“The chickens try to hide their head from you by sticking it
  under the wing of the chicken next to them on the slaughter line. You
  can tell by them looking at you, they’re scared to death.”
  – Virgil Butler, former Tyson chicken slaughterhouse worker
   
Beth Clifton's collage depicts the contrition of Virgil Butler & Laura Alexander, who wrote: “We could no longer look at a piece of meat anymore without seeing the sad face of the suffering animal who had lived in it when the animal was still alive.”
Chicken “wings” aren’t wings, since real wings contain full-grown bones.
An industry article about “more wings from every chicken” explained that “A new patented cut uses the chicken’s scapula bone and surrounding meat and skin to yield six – not four – wing pieces per bird.”
The scapula is the chicken’s shoulder blade – skin, bone, flesh, and cartilage mishmashed into “wings” to disguise what they actually are.
(Ancestral memories in a metal “broiler” chicken shed.)

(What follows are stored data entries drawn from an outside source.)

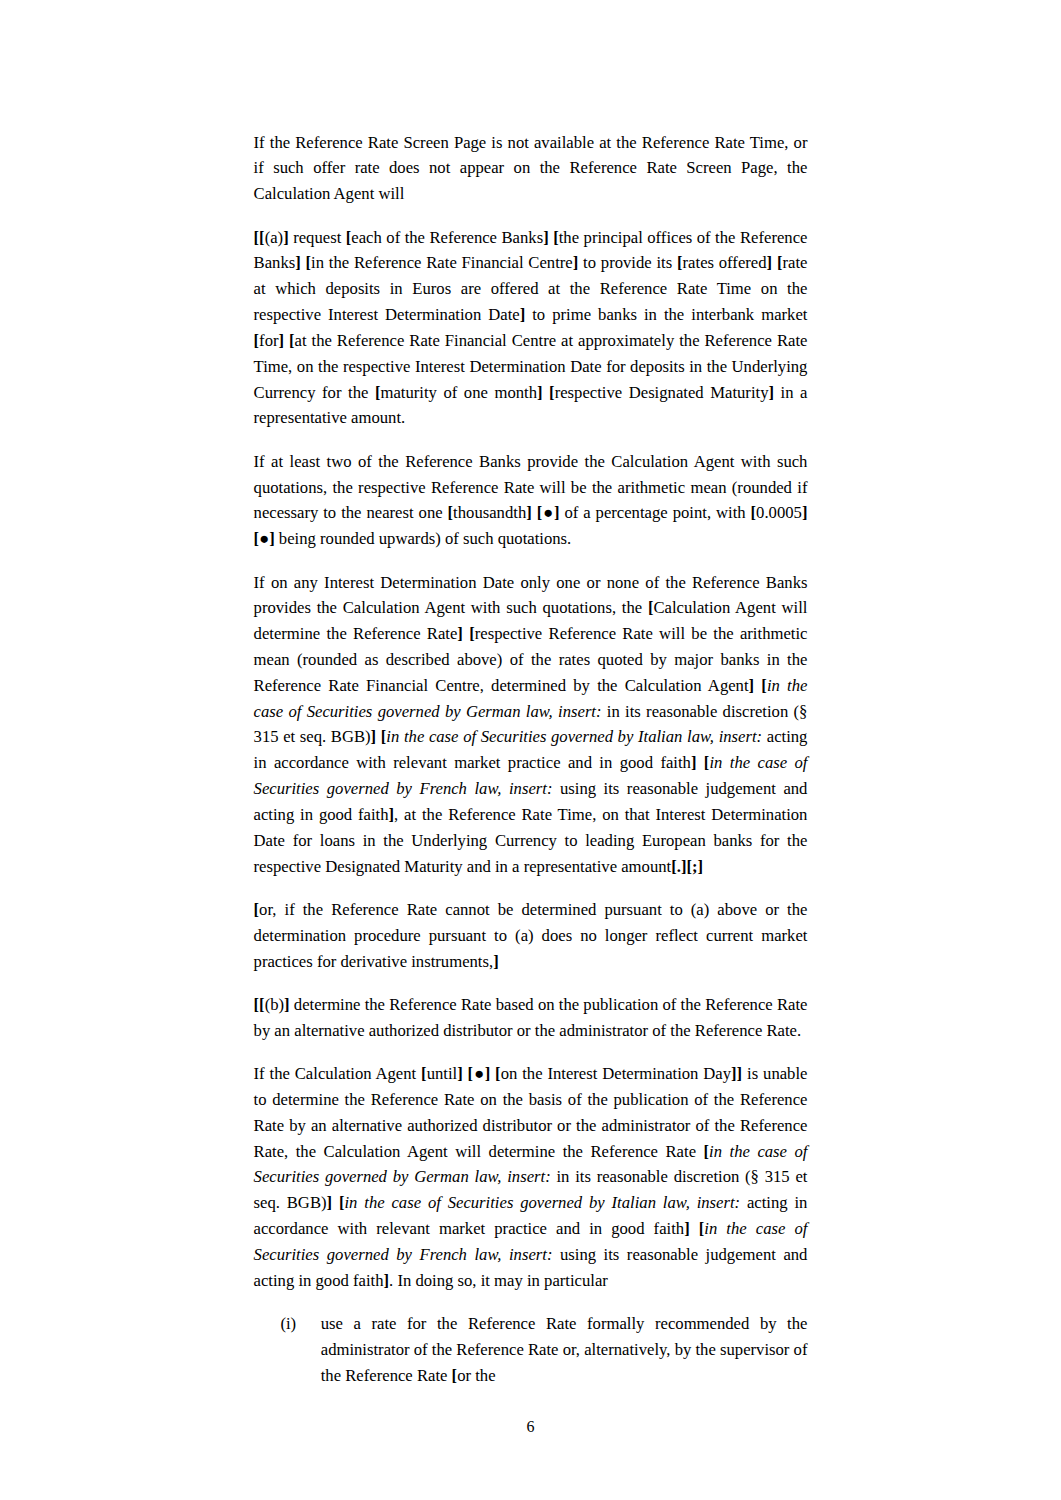If the Reference Rate Screen Page is not available at the Reference Rate Time, or if such offer rate does not appear on the Reference Rate Screen Page, the Calculation Agent will
[[(a)] request [each of the Reference Banks] [the principal offices of the Reference Banks] [in the Reference Rate Financial Centre] to provide its [rates offered] [rate at which deposits in Euros are offered at the Reference Rate Time on the respective Interest Determination Date] to prime banks in the interbank market [for] [at the Reference Rate Financial Centre at approximately the Reference Rate Time, on the respective Interest Determination Date for deposits in the Underlying Currency for the [maturity of one month] [respective Designated Maturity] in a representative amount.
If at least two of the Reference Banks provide the Calculation Agent with such quotations, the respective Reference Rate will be the arithmetic mean (rounded if necessary to the nearest one [thousandth] [●] of a percentage point, with [0.0005] [●] being rounded upwards) of such quotations.
If on any Interest Determination Date only one or none of the Reference Banks provides the Calculation Agent with such quotations, the [Calculation Agent will determine the Reference Rate] [respective Reference Rate will be the arithmetic mean (rounded as described above) of the rates quoted by major banks in the Reference Rate Financial Centre, determined by the Calculation Agent] [in the case of Securities governed by German law, insert: in its reasonable discretion (§ 315 et seq. BGB)] [in the case of Securities governed by Italian law, insert: acting in accordance with relevant market practice and in good faith] [in the case of Securities governed by French law, insert: using its reasonable judgement and acting in good faith], at the Reference Rate Time, on that Interest Determination Date for loans in the Underlying Currency to leading European banks for the respective Designated Maturity and in a representative amount[.][;]
[or, if the Reference Rate cannot be determined pursuant to (a) above or the determination procedure pursuant to (a) does no longer reflect current market practices for derivative instruments,]
[[(b)] determine the Reference Rate based on the publication of the Reference Rate by an alternative authorized distributor or the administrator of the Reference Rate.
If the Calculation Agent [until] [●] [on the Interest Determination Day]] is unable to determine the Reference Rate on the basis of the publication of the Reference Rate by an alternative authorized distributor or the administrator of the Reference Rate, the Calculation Agent will determine the Reference Rate [in the case of Securities governed by German law, insert: in its reasonable discretion (§ 315 et seq. BGB)] [in the case of Securities governed by Italian law, insert: acting in accordance with relevant market practice and in good faith] [in the case of Securities governed by French law, insert: using its reasonable judgement and acting in good faith]. In doing so, it may in particular
(i)
use a rate for the Reference Rate formally recommended by the administrator of the Reference Rate or, alternatively, by the supervisor of the Reference Rate [or the
6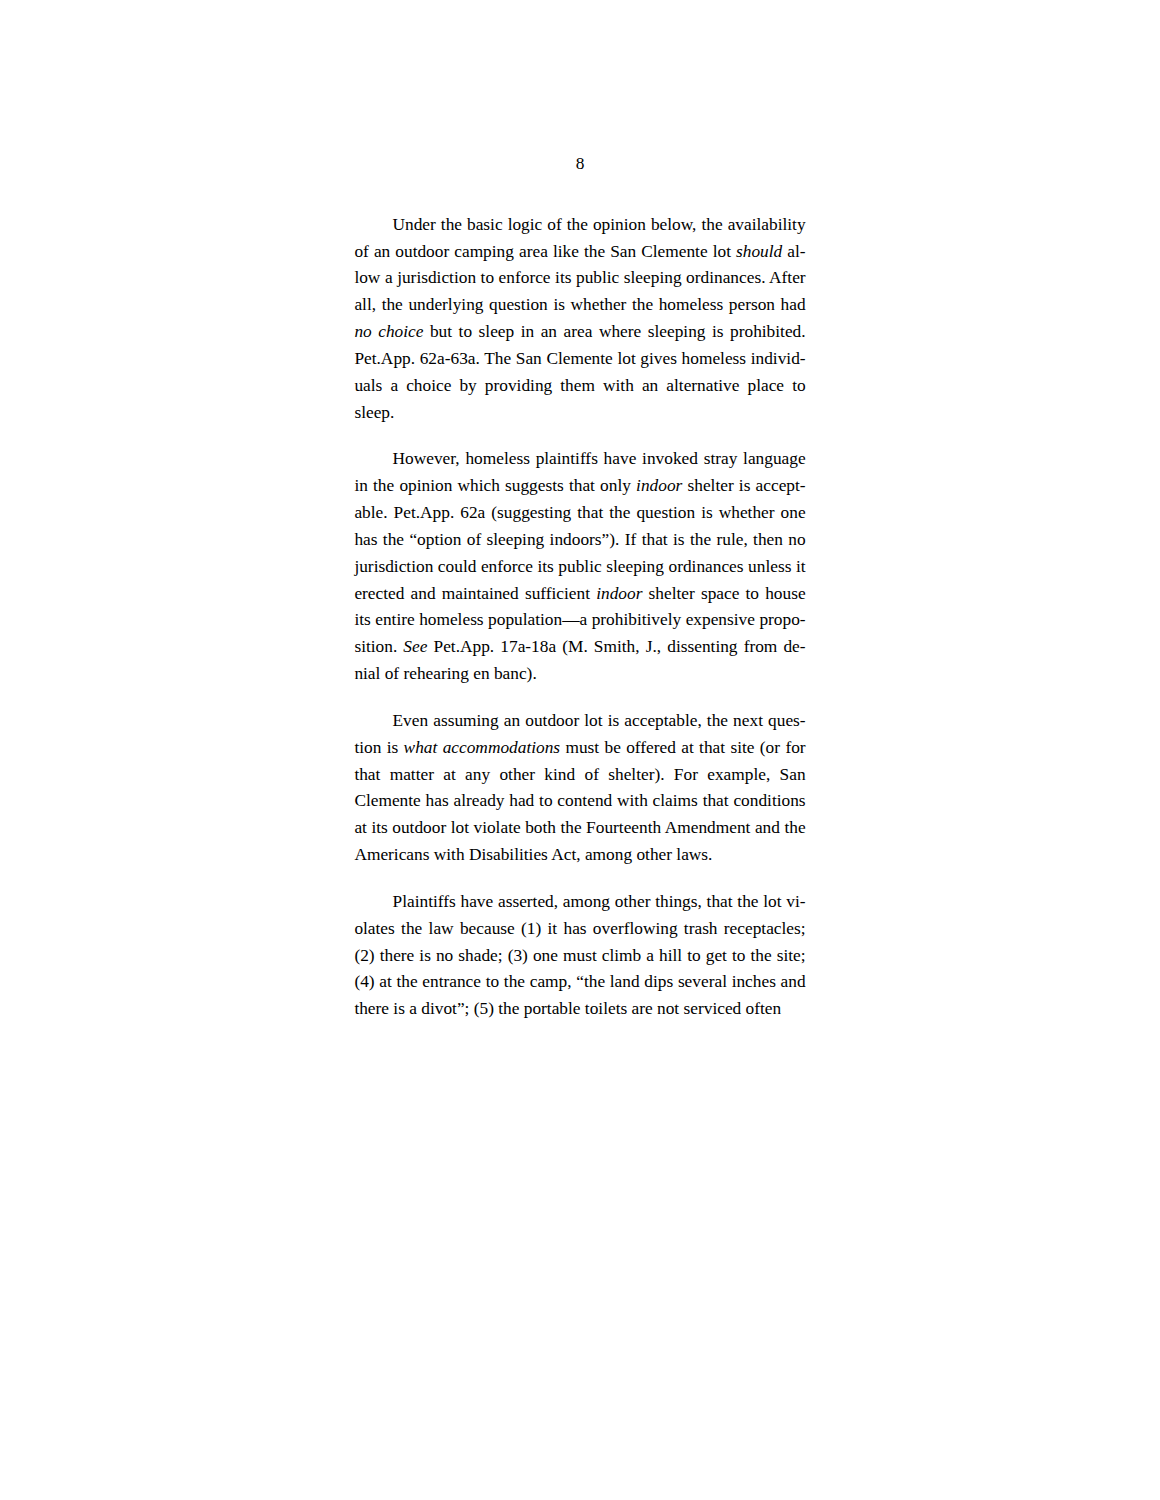8
Under the basic logic of the opinion below, the availability of an outdoor camping area like the San Clemente lot should allow a jurisdiction to enforce its public sleeping ordinances. After all, the underlying question is whether the homeless person had no choice but to sleep in an area where sleeping is prohibited. Pet.App. 62a-63a. The San Clemente lot gives homeless individuals a choice by providing them with an alternative place to sleep.
However, homeless plaintiffs have invoked stray language in the opinion which suggests that only indoor shelter is acceptable. Pet.App. 62a (suggesting that the question is whether one has the “option of sleeping indoors”). If that is the rule, then no jurisdiction could enforce its public sleeping ordinances unless it erected and maintained sufficient indoor shelter space to house its entire homeless population—a prohibitively expensive proposition. See Pet.App. 17a-18a (M. Smith, J., dissenting from denial of rehearing en banc).
Even assuming an outdoor lot is acceptable, the next question is what accommodations must be offered at that site (or for that matter at any other kind of shelter). For example, San Clemente has already had to contend with claims that conditions at its outdoor lot violate both the Fourteenth Amendment and the Americans with Disabilities Act, among other laws.
Plaintiffs have asserted, among other things, that the lot violates the law because (1) it has overflowing trash receptacles; (2) there is no shade; (3) one must climb a hill to get to the site; (4) at the entrance to the camp, “the land dips several inches and there is a divot”; (5) the portable toilets are not serviced often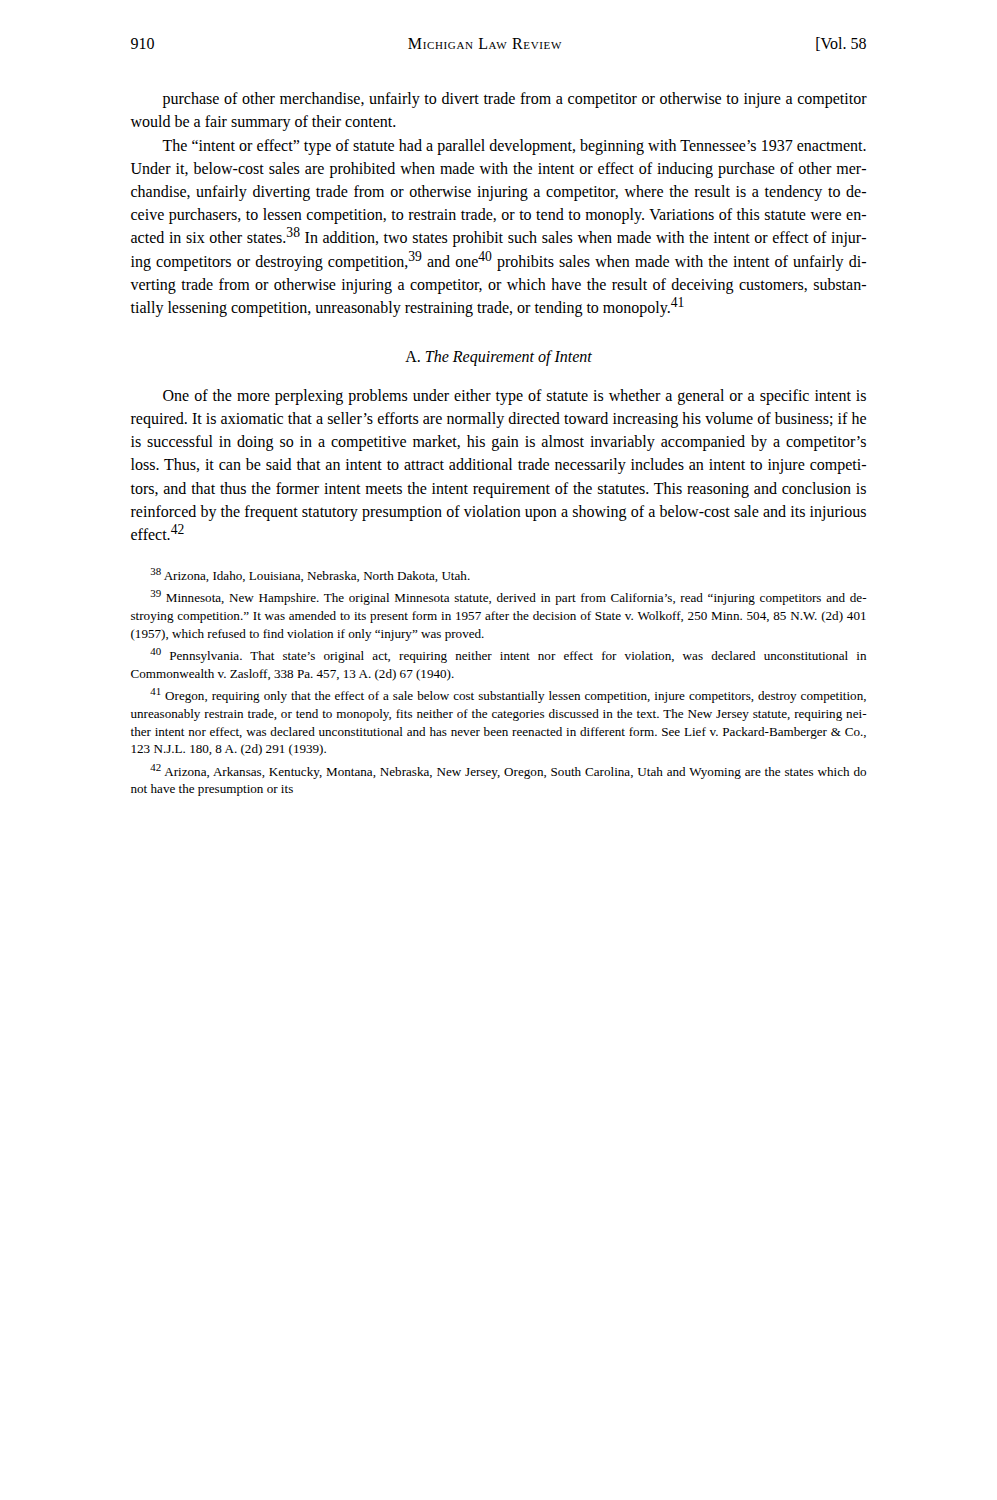910 Michigan Law Review [Vol. 58
purchase of other merchandise, unfairly to divert trade from a competitor or otherwise to injure a competitor would be a fair summary of their content.
The “intent or effect” type of statute had a parallel development, beginning with Tennessee’s 1937 enactment. Under it, below-cost sales are prohibited when made with the intent or effect of inducing purchase of other merchandise, unfairly diverting trade from or otherwise injuring a competitor, where the result is a tendency to deceive purchasers, to lessen competition, to restrain trade, or to tend to monoply. Variations of this statute were enacted in six other states.38 In addition, two states prohibit such sales when made with the intent or effect of injuring competitors or destroying competition,39 and one40 prohibits sales when made with the intent of unfairly diverting trade from or otherwise injuring a competitor, or which have the result of deceiving customers, substantially lessening competition, unreasonably restraining trade, or tending to monopoly.41
A. The Requirement of Intent
One of the more perplexing problems under either type of statute is whether a general or a specific intent is required. It is axiomatic that a seller’s efforts are normally directed toward increasing his volume of business; if he is successful in doing so in a competitive market, his gain is almost invariably accompanied by a competitor’s loss. Thus, it can be said that an intent to attract additional trade necessarily includes an intent to injure competitors, and that thus the former intent meets the intent requirement of the statutes. This reasoning and conclusion is reinforced by the frequent statutory presumption of violation upon a showing of a below-cost sale and its injurious effect.42
38 Arizona, Idaho, Louisiana, Nebraska, North Dakota, Utah.
39 Minnesota, New Hampshire. The original Minnesota statute, derived in part from California’s, read “injuring competitors and destroying competition.” It was amended to its present form in 1957 after the decision of State v. Wolkoff, 250 Minn. 504, 85 N.W. (2d) 401 (1957), which refused to find violation if only “injury” was proved.
40 Pennsylvania. That state’s original act, requiring neither intent nor effect for violation, was declared unconstitutional in Commonwealth v. Zasloff, 338 Pa. 457, 13 A. (2d) 67 (1940).
41 Oregon, requiring only that the effect of a sale below cost substantially lessen competition, injure competitors, destroy competition, unreasonably restrain trade, or tend to monopoly, fits neither of the categories discussed in the text. The New Jersey statute, requiring neither intent nor effect, was declared unconstitutional and has never been reenacted in different form. See Lief v. Packard-Bamberger & Co., 123 N.J.L. 180, 8 A. (2d) 291 (1939).
42 Arizona, Arkansas, Kentucky, Montana, Nebraska, New Jersey, Oregon, South Carolina, Utah and Wyoming are the states which do not have the presumption or its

    He sits in this house of feces and pain 
    With thousands of others 
    All the same, call it a triumph or 
    Call it insane. 
    His eyes are burning. 
    His liver is leaking. 
    His legs are aching and lame. 
    But he will be 
    Eaten with pleasure 
    All the same.
  
    His nerves, bones and tendons will be nuggets in a bucket 
    Chewed by a fan 
    At a game. 
    His “wings” (don’t ask) will prove 
    What it means 
    To be a Man 
    Like every other 
    Man and his brother, 
    Inane.
  
    His breast will water 
    The mouth of a lady trying 
    To lose weight with this 
    Lump on her plate. 
    For this he was made 
    For supper. 
  
  
    Meanwhile he dreams his 
    Impossible dream: 
    Ancestral memories 
    Of family and friends 
    Of tropical forest all rainy and green 
    From which he came 
    To suffer like this 
    For a foul mouth of chicken bliss.